June 26, 2024
Australian Prime Minister Anthony Albanese on Wednesday thanked the United States and United Kingdom for their support securing the release of WikiLeaks founder Julian Assange, who landed in Canberra as a free man.
"I am very pleased this saga is over," Albanese said, adding that he had spoken to Assange, who describe his landing in Australia as a "surreal moment".
This came after Assange pleaded guilty to violating US espionage law in a deal that allowed him to head straight home to Australia.
His release ends a 14-year legal saga in which Assange spent more than five years in a British high-security jail and seven years in asylum at the Ecuadorean embassy in London battling extradition to the US, where he faced 18 criminal charges.
During the three-hour hearing, Assange pleaded guilty to one criminal count of conspiring to obtain and disclose classified national defence documents but said he had believed the US Constitution's First Amendment, which protects free speech, shielded his activities.
"Working as a journalist I encouraged my source to provide information that was said to be classified in order to publish that information," he told the court.
"I believed the First Amendment protected that activity but I accept that it was ... a violation of the espionage statute."
Chief US District Judge Ramona V Manglona accepted his guilty plea and released him due to time already served in a British jail.
"We firmly believe that Mr Assange never should have been charged under the Espionage Act and engaged in (an) exercise that journalists engage in every day," his US lawyer, Barry Pollack, told reporters outside the court.
WikiLeaks' work would continue, he said.
His UK and Australian lawyer, Jennifer Robinson, thanked the Australian government for its years of diplomacy in securing Assange's release.
"It is a huge relief to Julian Assange, to his family, to his friends, to his supporters and to us and to everyone who believes in free speech around the world that he can now return home to Australia and be reunited with his family," she said.
Assange, 52, left the court through a throng of TV cameras and photographers without answering questions, then waved as he got into a white SUV.
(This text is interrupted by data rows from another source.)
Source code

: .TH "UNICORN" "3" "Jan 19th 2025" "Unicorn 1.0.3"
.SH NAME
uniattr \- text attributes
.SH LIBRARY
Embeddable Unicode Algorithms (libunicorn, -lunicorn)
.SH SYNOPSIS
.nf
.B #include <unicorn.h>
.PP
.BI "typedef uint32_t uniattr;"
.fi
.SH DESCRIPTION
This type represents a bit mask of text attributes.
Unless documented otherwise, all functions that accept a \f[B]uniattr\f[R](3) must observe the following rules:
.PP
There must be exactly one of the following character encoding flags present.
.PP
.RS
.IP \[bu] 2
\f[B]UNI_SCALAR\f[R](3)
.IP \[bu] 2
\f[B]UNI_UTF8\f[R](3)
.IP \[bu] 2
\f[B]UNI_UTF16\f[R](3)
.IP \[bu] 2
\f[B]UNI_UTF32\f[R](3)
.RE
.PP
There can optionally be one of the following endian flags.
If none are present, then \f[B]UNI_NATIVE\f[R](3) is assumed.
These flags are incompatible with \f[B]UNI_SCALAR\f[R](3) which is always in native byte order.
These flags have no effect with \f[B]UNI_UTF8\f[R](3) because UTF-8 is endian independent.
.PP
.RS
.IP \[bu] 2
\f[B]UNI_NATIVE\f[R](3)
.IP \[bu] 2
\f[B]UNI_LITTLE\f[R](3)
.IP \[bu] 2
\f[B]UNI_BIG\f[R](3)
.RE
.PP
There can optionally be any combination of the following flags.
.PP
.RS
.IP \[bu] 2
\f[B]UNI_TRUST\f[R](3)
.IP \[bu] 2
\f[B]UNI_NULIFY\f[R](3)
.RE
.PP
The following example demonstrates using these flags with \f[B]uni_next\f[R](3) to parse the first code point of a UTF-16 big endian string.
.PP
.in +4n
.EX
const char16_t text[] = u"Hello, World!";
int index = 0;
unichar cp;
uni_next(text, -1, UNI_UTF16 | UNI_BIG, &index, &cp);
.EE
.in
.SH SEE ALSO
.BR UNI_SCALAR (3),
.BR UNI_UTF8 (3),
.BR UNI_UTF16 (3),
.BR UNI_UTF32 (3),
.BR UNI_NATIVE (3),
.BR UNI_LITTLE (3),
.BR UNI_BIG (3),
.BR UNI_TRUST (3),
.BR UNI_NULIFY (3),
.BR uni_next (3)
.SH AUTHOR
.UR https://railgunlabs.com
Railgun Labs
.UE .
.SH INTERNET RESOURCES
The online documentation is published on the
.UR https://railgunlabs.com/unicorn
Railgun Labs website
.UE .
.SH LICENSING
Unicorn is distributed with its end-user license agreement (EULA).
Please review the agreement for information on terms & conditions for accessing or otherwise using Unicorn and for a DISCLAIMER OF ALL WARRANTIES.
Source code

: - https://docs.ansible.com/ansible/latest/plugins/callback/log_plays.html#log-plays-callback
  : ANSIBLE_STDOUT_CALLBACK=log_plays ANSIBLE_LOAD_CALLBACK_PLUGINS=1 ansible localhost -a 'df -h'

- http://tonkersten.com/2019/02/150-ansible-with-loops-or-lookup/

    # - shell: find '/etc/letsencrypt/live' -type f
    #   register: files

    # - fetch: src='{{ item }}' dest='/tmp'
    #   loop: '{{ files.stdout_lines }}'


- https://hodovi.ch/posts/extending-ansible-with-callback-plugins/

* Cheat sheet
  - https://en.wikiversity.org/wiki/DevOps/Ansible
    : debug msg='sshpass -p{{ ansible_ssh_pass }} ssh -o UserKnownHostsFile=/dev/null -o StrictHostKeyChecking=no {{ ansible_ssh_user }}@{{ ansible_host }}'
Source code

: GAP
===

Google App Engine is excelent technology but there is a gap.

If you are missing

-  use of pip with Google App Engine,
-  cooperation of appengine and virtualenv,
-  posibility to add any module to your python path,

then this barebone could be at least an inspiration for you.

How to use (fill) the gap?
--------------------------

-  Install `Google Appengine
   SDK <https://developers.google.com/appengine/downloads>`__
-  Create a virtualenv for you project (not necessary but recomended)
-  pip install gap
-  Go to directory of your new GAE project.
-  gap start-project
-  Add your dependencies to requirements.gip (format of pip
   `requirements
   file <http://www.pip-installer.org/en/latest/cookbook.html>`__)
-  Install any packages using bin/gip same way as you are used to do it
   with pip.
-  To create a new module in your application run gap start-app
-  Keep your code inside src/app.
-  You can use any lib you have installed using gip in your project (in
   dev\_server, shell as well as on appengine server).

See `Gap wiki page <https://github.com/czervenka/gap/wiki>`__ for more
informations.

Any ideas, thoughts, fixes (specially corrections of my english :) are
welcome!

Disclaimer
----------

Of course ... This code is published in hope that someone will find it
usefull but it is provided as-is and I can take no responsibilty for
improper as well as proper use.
He left Saipan on a private jet to the Australian capital Canberra, where he is expected to land around 7:30pm (0930 GMT), according to flight logs.
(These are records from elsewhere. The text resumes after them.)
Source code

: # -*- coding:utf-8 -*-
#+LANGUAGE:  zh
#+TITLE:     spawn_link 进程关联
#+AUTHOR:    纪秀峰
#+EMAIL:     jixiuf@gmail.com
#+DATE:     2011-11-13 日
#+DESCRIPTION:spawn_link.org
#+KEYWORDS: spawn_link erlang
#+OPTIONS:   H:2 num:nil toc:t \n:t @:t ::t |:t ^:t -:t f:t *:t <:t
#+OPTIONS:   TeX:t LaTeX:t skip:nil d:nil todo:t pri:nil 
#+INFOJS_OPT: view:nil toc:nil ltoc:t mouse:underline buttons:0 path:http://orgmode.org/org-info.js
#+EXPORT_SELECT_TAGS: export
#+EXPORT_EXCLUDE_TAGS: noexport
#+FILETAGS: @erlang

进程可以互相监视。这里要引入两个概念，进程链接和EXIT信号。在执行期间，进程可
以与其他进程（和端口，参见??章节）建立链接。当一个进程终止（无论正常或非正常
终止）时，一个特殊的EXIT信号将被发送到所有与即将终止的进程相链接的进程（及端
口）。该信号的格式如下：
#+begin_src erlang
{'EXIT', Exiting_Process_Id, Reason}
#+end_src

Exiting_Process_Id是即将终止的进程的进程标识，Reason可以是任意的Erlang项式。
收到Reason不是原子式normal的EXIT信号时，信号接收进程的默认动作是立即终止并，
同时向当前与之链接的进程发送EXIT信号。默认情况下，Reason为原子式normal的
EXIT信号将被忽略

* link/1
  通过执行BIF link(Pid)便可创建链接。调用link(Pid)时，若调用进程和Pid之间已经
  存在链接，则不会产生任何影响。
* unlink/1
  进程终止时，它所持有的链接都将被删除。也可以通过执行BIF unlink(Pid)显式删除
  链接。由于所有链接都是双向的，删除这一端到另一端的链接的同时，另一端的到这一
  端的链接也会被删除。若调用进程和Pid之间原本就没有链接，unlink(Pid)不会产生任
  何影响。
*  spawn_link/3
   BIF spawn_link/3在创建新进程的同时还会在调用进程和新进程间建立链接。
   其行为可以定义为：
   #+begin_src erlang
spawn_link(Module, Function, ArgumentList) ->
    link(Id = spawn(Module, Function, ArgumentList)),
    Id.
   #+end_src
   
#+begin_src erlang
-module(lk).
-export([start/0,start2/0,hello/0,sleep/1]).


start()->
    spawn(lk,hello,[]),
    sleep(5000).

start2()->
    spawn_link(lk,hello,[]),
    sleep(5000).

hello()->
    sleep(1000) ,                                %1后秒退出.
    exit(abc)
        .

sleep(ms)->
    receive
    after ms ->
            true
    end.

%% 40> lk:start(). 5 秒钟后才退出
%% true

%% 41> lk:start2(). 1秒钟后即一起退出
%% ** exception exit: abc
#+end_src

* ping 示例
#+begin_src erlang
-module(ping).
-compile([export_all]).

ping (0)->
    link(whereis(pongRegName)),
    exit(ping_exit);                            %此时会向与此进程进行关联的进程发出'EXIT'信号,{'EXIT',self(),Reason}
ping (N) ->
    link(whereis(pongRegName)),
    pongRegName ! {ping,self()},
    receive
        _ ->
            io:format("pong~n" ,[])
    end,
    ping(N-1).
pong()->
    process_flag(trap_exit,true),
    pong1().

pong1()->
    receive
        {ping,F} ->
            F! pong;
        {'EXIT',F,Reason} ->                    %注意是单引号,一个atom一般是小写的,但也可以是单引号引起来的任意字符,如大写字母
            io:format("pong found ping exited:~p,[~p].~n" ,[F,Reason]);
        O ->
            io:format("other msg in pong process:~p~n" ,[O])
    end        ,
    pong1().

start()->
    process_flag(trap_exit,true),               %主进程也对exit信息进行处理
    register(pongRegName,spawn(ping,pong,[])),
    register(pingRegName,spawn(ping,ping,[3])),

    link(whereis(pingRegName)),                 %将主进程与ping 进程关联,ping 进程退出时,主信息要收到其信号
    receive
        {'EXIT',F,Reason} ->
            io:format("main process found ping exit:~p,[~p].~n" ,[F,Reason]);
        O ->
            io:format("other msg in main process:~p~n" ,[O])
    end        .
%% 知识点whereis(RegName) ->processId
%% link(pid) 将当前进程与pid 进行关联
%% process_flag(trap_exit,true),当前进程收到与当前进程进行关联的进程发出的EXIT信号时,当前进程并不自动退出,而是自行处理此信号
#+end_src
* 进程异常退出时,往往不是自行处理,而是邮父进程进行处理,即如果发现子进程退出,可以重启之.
Assange had agreed to plead guilty to a single criminal count, according to filings in the US District Court for the Northern Mariana Islands.
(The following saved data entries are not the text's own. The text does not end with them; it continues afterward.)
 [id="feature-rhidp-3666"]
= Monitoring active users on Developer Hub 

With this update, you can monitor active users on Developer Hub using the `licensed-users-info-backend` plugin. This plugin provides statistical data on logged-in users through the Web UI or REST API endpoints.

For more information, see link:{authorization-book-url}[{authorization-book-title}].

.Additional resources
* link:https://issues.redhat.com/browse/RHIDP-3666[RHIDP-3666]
The US territory in the western Pacific was chosen due to his opposition to travelling to the mainland US and for its proximity to Australia, prosecutors said.
Dozens of media from around the world attended the hearing, with more gathered outside the courtroom to cover the proceedings. Media were not allowed inside the courtroom to film the hearing.
"I watch this and think how overloaded his senses must be, walking through the press scrum after years of sensory depravation and the four walls of his high security Belmarsh prison cell," Stella Assange, the wife of WikiLeaks founder said on social media platform X.
Assange spent more than five years in what Judge Manglona called one of Britain's harshest prisons and seven years holed up in the Ecuadorean embassy in London as he fought accusations of sex crimes in Sweden and battled extradition to the US.
While stuck at the embassy he had two sons with his partner, Stella, who had been one of his lawyers. They married in 2022 at the Belmarsh prison in London.
Assange's supporters view him as a victim because he exposed US wrongdoing and potential crimes, including in conflicts in Afghanistan and Iraq. Washington has said the release of the secret documents put lives in danger.
The Australian government has been advocating for his release and has raised the issue with the United States several times.
"This isn't something that has happened in the last 24 hours," Prime Minister Anthony Albanese told a news conference on Wednesday.
"This is something that has been considered, patient, worked through in a calibrated way, which is how Australia conducts ourselves."